▶ _Work instruction_: Look below for the line that has "Repères d'accompagnement". Set down the lines from there through the line that has "delle anime perdute di Giulio...", exactly as written.

▶ _Records for this exercise_:

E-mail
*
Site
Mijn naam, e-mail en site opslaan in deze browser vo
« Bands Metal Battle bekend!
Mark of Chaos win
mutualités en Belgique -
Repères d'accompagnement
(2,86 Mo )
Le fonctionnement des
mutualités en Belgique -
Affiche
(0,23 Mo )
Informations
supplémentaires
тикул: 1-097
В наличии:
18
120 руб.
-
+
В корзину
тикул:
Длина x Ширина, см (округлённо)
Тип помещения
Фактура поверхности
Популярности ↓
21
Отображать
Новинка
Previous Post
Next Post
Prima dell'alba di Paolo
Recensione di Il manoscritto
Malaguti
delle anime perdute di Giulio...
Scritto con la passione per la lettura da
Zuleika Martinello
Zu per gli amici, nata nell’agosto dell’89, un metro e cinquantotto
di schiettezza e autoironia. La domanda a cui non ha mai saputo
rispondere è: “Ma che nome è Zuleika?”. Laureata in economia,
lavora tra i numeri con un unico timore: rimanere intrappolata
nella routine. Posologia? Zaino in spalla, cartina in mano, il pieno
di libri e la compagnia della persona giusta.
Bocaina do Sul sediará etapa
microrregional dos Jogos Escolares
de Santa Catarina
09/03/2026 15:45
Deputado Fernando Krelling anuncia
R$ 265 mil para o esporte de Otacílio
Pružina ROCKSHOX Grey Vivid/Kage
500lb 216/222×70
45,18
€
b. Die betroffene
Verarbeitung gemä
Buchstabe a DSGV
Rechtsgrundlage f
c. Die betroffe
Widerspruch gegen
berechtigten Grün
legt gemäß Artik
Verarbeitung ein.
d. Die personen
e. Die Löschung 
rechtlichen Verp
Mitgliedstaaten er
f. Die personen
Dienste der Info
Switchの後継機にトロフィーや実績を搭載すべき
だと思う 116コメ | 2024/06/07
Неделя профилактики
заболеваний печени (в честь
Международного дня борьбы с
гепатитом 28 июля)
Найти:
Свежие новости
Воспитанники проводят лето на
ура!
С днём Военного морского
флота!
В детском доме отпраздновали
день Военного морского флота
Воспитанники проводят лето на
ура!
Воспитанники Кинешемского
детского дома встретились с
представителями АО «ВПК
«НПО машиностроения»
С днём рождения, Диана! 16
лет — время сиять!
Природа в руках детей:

▶ _Task answer_:
Repères d'accompagnement
(2,86 Mo )
Le fonctionnement des
mutualités en Belgique -
Affiche
(0,23 Mo )
Informations
supplémentaires
тикул: 1-097
В наличии:
18
120 руб.
-
+
В корзину
тикул:
Длина x Ширина, см (округлённо)
Тип помещения
Фактура поверхности
Популярности ↓
21
Отображать
Новинка
Previous Post
Next Post
Prima dell'alba di Paolo
Recensione di Il manoscritto
Malaguti
delle anime perdute di Giulio...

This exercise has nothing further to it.